We can over-engage our Intelligence (by projecting our actions onto others), which can be seen by our need to establish timeframes and schedules so others understand how their performance will be measured. When we push ourselves and over engage our Intelligence we tend to focus on the most effective way to accomplish a job. The problem occurs when our common sense solutions are not able to be engaged by those who need to do the job. This completely frustrates us and we become overly directive micro managers. When we discount or deny our Intelligence, we fixate on how the expectations of others are unreasonable or unrealistic given the circumstances. We end up establishing our own system of measurement and attempt to convince others of its benefit. When we over engage our Primary Intelligence, we become internally indifferent, isolated and belligerent because we need others to recognize the need for efficiency and effectiveness. When others deny this, it leads us to be reactive and to demand more from them. When we are not engaging our Intelligence, we become a closed circuit, not taking in new options or possible improvements. We become repetitive and unwilling to communicate or connect with others. The result of denying ourselves and not engaging our Primary Intelligence results in greater self-critical dialogue. The key to expressing our Primary Intentional Intelligence is to create balance between our personal activity and the activities of those around us. Any differential between the two leads to judgment and disagreements.

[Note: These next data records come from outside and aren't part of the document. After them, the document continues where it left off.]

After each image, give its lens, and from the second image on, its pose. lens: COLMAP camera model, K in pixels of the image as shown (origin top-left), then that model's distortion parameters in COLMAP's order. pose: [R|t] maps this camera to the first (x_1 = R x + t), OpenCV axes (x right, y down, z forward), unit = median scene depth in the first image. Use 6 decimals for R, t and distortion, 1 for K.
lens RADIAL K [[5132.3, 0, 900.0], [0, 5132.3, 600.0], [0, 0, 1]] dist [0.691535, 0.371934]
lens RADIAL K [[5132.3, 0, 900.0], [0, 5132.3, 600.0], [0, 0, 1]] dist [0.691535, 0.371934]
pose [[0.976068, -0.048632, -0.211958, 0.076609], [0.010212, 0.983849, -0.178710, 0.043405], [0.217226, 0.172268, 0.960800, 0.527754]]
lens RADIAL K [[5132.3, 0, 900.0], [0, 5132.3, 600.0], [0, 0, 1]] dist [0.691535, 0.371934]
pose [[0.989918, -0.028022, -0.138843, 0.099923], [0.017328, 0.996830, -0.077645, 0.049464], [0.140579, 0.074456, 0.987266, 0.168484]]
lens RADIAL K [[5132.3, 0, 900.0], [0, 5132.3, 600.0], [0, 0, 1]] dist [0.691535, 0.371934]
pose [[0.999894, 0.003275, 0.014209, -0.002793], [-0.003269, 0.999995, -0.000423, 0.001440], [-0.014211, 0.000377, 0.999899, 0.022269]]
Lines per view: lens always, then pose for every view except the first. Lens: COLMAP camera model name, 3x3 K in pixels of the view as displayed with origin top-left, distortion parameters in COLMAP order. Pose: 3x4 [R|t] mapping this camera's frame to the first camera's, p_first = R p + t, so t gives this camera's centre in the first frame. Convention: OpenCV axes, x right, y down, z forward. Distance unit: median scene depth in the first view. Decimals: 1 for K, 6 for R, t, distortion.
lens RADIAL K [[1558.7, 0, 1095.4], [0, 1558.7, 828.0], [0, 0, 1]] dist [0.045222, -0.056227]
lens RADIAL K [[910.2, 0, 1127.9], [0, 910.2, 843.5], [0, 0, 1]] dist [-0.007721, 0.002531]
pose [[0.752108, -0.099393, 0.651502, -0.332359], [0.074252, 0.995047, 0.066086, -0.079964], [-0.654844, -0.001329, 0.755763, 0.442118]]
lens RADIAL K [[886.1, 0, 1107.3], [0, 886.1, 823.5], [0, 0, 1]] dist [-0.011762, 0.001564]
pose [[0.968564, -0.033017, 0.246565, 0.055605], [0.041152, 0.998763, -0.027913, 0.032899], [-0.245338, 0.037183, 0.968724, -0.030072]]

This requires that we accept our nature and our way of doing things while not creating obstacles to its expression. Some would say it is about accepting our unique truth and realizing that it will manifest with others at the particularly right time and place if we just allow it. The more we isolate, the more we tend to not engage our truth and just “be” it. At the other extreme when we over-engage our desires and become attached to them, it overwhelms our ability to be natural and flowing in our expression. Things happen in fits and starts. The solution is to be present with both our fears and desires around being who we are so we do not have to act out these issues with others. The more we can make it ok to have these experiences, the less charge we will carry that can then be triggered by others around us. When we are overwhelmed and/or discounted by individuals who do not accept our Primary Intelligence, we become self-focused in what we are willing to share with others.

In conclusion, it is important to remember that our Primary Intelligence provides the space of being who we are and determines how we gain fulfillment. Fulfillment occurs when we are part of a larger group where our contribution is valued and appreciated. What others see in us is the capacity for reliable, consistent implementation of activities that enable an organization to grow. Our Primary Intentional Intelligence grows through the theme of “Purpose itself am I.” This is different from a Secondary expression, which focuses us on how we obtain security by being successful, which, in this case, has to do with setting a high standard of performance so we can be well compensated. Our Tertiary Intelligence focuses us on safety and determines how we are seen in our family of origin. We manifest safety by repeating what are proven and known strategies and tactics to keep others from messing with us. Two indicators of this are a steadfast silence and focus on only believing what we can see.